Activity: Apart from the pictures, which must be omitted, restate the data exactly.

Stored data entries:
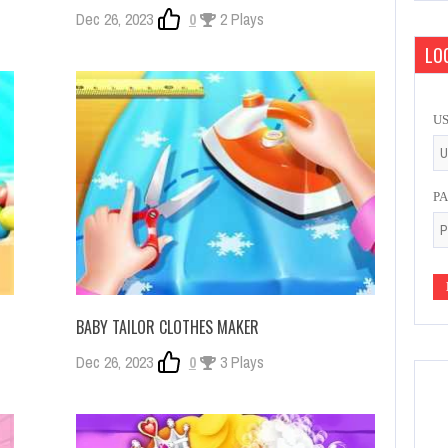
Dec 26, 2023
0
2 Plays
LOG
U
P
BABY TAILOR CLOTHES MAKER
Dec 26, 2023
0
3 Plays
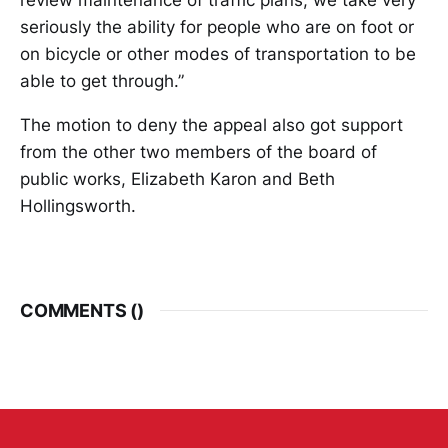
seriously the ability for people who are on foot or
on bicycle or other modes of transportation to be
able to get through.”
The motion to deny the appeal also got support
from the other two members of the board of
public works, Elizabeth Karon and Beth
Hollingsworth.
COMMENTS (
)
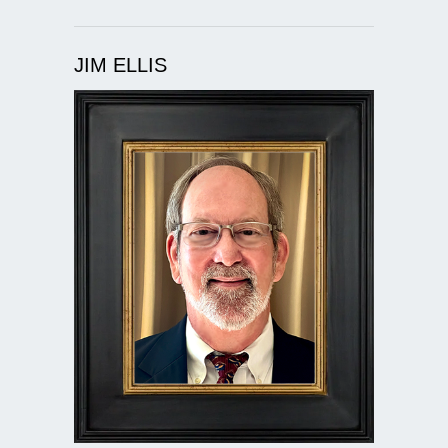
JIM ELLIS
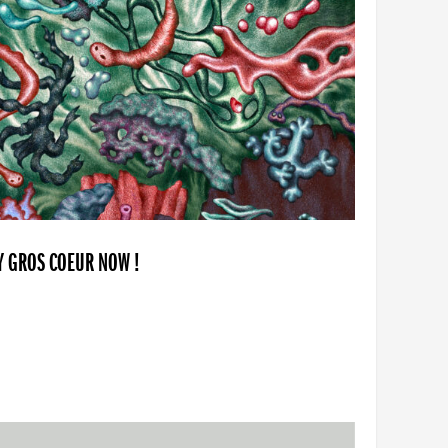
BY GROS COEUR NOW !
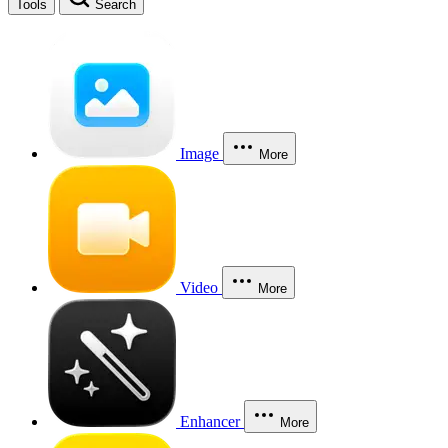
Tools
Search
Image
More
Video
More
Enhancer
More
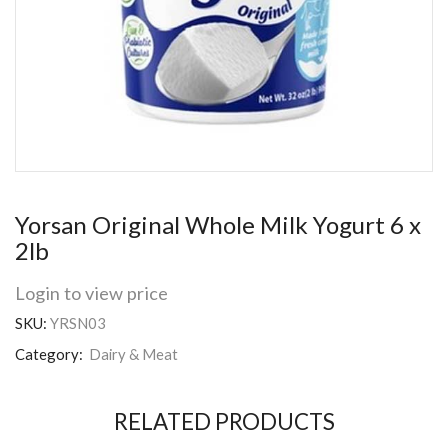
Yorsan Original Whole Milk Yogurt 6 x
2lb
Login to view price
SKU:
YRSN03
Category:
Dairy & Meat
RELATED PRODUCTS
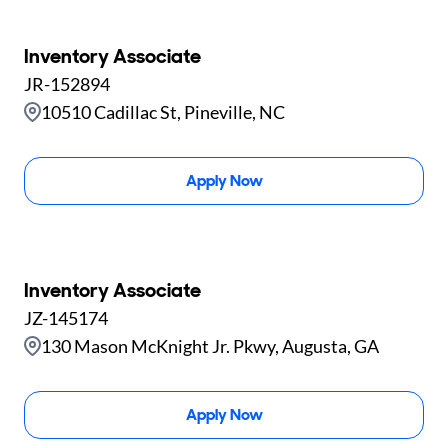
Inventory Associate
JR-152894
10510 Cadillac St, Pineville, NC
Apply Now
Inventory Associate
JZ-145174
130 Mason McKnight Jr. Pkwy, Augusta, GA
Apply Now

Exercise result:
Dec 26, 2023
0
2 Plays
LOG
U
P
BABY TAILOR CLOTHES MAKER
Dec 26, 2023
0
3 Plays
seriously the ability for people who are on foot or
on bicycle or other modes of transportation to be
able to get through.”
The motion to deny the appeal also got support
from the other two members of the board of
public works, Elizabeth Karon and Beth
Hollingsworth.
COMMENTS (
)
JIM ELLIS
BY GROS COEUR NOW !
Tools
Search
Image
More
Video
More
Enhancer
More
Yorsan Original Whole Milk Yogurt 6 x
2lb
Login to view price
SKU:
YRSN03
Category:
Dairy & Meat
RELATED PRODUCTS
Inventory Associate
JR-152894
10510 Cadillac St, Pineville, NC
Apply Now
Inventory Associate
JZ-145174
130 Mason McKnight Jr. Pkwy, Augusta, GA
Apply Now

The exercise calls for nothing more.